» Passage for review
Most people knew Jack as a pivotal contributor to every important cultural scene in San Francisco, whether established or underground. But this is not the Jack Davis that I knew. My Jack Davis was a neighbor, mentor, friend and my captain at the Mission Creek Harbor Association (MCHA), the community of boaters down by the ballpark. He was perhaps less famous than the bad-boy political consultant who shared his name, but he was my political consultant. He never saw me without giving me a recommendation for what the national Democrats ought to do to win an election or, more profoundly, to change our democracy for the better.

Jack was my mentor at MCHA; he was the president for many of my years of residence. He conducted our monthly governing town-hall meetings with respect, efficiency and effectiveness. He forged the kind of consensus where each contributing member believed the final product to be his or her own. He would always discern the essential, and intuitively lead to the right course. No important project at the creek was ever done without his vision and hand.

He taught me how to deal with bureaucracy, to go with the flow. The only way to fight the immovable objectifier is to make her right and then lead him in your direction. The world of permits and inspectors is best negotiated with a Jack-like attitude of making them understand that the way you want to do something is exactly what they insist you do, never fighting, always agreeing -- and then doing what you want.

Three years ago, when the home I share with Sean and Jasper sank into the creek, Jack presided over the raising and the salvage from a chair he set up on the shore. Like the captain on the bridge, he sat for hours and considered angles and depths, changes over time. He offered, rejected, revised and reviewed strategies for bringing her up from the bottom, and devised the successful one. The night she was raised, his daughter Sara and her partner Shawn bought over a vase of flowers, a ray of hope and beauty in the midst of all the destruction. Then on Sunday, Jack organized the cleanup and salvage of what was left of our belongings, an effort that my depression would never have let me put together.

» Record extracts
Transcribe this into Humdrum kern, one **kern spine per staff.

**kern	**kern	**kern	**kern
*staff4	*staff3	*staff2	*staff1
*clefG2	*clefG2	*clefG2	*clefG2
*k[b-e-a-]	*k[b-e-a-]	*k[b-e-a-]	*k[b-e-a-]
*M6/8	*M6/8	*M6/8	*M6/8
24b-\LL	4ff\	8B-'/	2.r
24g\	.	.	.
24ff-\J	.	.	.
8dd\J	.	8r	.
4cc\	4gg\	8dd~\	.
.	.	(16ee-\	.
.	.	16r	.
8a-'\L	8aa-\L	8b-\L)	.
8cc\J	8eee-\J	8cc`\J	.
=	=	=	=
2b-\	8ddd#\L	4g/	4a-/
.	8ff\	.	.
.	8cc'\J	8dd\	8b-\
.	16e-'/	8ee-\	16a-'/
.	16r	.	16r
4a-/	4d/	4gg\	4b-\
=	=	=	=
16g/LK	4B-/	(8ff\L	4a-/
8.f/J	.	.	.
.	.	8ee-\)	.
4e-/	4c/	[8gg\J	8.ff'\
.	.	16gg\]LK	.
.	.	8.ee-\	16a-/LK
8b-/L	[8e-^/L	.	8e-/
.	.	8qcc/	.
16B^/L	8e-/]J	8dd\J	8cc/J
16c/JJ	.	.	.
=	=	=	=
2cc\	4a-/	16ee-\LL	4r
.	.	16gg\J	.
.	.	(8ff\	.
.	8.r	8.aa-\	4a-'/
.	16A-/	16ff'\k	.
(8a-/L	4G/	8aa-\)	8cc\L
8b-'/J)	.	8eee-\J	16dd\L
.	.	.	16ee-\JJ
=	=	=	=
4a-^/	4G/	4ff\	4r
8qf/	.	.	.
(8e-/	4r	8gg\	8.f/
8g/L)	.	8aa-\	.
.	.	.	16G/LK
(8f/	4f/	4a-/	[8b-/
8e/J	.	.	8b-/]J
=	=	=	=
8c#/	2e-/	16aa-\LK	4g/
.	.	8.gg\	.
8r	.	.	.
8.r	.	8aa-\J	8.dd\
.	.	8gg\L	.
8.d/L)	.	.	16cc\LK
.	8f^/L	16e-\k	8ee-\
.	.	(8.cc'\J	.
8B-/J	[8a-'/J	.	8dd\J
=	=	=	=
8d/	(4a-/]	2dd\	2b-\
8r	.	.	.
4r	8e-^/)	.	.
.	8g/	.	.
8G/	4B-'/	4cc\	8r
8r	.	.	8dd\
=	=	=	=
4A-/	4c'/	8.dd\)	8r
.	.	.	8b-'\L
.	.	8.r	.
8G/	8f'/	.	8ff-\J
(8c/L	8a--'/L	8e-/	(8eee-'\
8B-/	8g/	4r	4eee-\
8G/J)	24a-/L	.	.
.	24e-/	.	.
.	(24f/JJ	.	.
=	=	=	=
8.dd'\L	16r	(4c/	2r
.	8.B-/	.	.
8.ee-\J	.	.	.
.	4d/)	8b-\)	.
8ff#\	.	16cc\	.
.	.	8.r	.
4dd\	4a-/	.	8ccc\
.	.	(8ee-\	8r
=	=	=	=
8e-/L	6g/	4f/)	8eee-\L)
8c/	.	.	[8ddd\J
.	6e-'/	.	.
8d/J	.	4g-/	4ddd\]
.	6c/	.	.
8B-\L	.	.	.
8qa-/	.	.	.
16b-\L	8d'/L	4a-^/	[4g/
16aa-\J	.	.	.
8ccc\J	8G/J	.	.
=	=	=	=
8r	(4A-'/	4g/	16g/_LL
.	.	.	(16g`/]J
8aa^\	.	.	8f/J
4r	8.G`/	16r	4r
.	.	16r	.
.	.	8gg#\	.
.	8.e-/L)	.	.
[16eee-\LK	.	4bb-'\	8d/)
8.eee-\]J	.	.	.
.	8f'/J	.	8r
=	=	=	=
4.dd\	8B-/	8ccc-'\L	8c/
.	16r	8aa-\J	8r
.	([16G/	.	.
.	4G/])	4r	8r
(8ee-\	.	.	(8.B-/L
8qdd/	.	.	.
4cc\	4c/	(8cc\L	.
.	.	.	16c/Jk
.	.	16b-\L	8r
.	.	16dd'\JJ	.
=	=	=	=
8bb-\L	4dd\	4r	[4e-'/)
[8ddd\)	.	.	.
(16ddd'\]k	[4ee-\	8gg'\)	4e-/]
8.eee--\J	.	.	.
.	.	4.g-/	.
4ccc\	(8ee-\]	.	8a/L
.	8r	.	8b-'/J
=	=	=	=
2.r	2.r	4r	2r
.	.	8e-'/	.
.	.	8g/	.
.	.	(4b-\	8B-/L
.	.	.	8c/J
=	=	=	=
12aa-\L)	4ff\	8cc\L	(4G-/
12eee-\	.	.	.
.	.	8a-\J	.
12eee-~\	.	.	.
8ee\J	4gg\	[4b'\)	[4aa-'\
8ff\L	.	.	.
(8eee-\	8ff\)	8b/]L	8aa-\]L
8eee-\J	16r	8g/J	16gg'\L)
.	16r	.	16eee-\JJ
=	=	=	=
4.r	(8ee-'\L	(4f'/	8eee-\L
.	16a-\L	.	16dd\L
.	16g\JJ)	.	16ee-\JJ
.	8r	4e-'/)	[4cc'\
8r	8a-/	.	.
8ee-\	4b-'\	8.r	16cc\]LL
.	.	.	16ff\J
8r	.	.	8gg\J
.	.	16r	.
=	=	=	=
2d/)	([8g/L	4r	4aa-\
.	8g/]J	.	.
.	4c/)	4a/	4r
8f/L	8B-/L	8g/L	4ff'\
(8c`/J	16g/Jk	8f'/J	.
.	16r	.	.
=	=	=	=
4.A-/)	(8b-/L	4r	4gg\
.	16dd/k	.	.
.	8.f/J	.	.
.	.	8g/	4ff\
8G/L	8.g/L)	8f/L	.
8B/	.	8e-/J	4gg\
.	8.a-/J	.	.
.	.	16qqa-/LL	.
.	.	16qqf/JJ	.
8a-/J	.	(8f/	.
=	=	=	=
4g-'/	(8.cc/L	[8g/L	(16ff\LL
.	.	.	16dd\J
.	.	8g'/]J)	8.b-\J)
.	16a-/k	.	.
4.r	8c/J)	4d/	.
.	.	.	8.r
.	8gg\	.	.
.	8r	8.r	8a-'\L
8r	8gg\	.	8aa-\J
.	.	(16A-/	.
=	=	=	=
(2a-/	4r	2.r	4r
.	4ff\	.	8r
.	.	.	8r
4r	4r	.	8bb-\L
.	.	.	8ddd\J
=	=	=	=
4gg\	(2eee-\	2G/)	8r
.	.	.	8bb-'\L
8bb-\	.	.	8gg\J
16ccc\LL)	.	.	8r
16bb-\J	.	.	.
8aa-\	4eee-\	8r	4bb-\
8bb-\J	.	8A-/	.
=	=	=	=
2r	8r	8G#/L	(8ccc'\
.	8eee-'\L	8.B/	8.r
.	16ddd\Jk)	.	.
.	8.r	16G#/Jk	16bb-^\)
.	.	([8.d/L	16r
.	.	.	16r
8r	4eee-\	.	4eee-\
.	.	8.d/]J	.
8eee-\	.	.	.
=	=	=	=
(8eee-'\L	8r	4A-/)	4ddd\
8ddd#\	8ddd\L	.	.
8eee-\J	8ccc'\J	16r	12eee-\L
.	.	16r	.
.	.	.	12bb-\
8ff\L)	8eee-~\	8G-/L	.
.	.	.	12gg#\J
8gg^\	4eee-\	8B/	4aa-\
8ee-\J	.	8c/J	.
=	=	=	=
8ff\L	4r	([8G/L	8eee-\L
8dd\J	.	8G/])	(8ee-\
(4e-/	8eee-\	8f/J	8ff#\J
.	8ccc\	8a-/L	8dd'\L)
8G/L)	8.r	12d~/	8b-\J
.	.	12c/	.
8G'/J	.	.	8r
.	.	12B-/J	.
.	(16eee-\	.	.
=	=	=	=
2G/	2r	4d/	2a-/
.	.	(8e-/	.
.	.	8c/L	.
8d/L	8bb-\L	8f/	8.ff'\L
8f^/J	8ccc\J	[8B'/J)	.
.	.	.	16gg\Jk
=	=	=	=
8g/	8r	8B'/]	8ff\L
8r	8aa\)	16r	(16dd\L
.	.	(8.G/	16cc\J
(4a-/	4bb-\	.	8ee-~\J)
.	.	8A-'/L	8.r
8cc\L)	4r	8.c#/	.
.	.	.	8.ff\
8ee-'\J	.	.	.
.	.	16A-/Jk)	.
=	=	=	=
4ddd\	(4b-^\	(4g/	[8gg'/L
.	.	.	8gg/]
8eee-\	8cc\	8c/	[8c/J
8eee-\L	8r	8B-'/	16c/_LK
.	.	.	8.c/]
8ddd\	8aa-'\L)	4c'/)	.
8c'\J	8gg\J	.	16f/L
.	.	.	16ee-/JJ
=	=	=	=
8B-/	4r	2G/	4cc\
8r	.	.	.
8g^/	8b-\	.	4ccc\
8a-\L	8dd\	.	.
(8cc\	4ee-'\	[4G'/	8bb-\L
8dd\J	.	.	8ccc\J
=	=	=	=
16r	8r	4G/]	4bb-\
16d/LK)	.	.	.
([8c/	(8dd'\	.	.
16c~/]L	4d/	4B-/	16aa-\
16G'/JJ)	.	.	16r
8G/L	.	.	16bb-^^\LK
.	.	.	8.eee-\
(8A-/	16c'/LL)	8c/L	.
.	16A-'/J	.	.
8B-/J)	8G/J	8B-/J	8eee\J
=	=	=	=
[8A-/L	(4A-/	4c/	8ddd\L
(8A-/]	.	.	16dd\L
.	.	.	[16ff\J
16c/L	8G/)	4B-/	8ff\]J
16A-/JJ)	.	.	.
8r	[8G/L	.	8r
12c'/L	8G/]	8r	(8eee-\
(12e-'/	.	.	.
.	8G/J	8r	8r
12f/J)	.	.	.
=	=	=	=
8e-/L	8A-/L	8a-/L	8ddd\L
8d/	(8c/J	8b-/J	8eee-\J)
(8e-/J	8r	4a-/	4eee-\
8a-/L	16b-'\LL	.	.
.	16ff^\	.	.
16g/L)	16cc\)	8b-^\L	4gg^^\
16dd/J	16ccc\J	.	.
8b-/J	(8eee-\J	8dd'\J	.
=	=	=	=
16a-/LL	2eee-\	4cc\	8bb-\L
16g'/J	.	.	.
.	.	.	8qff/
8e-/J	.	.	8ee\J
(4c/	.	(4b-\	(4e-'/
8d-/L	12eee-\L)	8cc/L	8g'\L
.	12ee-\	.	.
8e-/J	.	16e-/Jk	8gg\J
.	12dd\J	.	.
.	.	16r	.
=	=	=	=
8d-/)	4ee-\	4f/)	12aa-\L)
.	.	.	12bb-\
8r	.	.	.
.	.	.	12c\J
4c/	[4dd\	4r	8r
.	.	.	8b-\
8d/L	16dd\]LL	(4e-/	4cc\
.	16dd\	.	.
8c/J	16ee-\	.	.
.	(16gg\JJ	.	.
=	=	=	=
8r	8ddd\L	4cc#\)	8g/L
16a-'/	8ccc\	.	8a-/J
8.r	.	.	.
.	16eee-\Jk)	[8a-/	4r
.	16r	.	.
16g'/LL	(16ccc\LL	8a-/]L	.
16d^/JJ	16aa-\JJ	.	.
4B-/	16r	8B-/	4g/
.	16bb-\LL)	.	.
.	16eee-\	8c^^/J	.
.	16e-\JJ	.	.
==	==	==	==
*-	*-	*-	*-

» Prompt 1
Answer these questions about the tribute to Jack Davis:
(a) What does MCHA stand for?
(b) How often were the governing town-hall meetings held?
(c) On what day did Jack organize the cleanup and salvage?
» Prompt 2
List every person named in the tribute to Jack Davis other than Jack himself.
» Prompt 3
Carry on the tribute to Jack Davis with a further paragraph, starting after its last sentence.
You won't need the data here.

» Final answer 1
(a) Mission Creek Harbor Association
(b) Monthly
(c) Sunday

» Final answer 2
Sean, Jasper, Sara, Shawn

» Final answer 3
It was that day he taught me how to teach. First you do a thing yourself. Then you figure out how to do it best. Finally, you show the way to someone else.

Once, I asked Jack for a recommendation for a small public address system that I wanted to buy. Two days later a set of web addresses arrived by e-mail with comments about each of three appropriate possibilities and two days after that, I was driven to Hayward for a demonstration and analysis of the unit he thought was best. Jack was a master of advice; somehow I thought I had made the decision.

Architect, designer, builder or consultant on many of the homes floating in Mission Creek, Jack moved into his last project just a few months ago. With his family, he built a boat that would house three generations on three levels. Like so much of his life, his home was a work in progress; the living was the finishing. In a day where the young move away from the old, Jack, Sara, Shawn, Olivia and Arthur formed a very traditional family unit with a very modern cast.

Jack was a classical renaissance man with his feet firmly planted in the future. He was an unsung hero of his many worlds. To paraphrase Malherbe, in his honor will the angels stand.

Philip De Andrade owns Goat Hill Pizza in Potrero Hill and is a longtime small-business and neighborhood activist.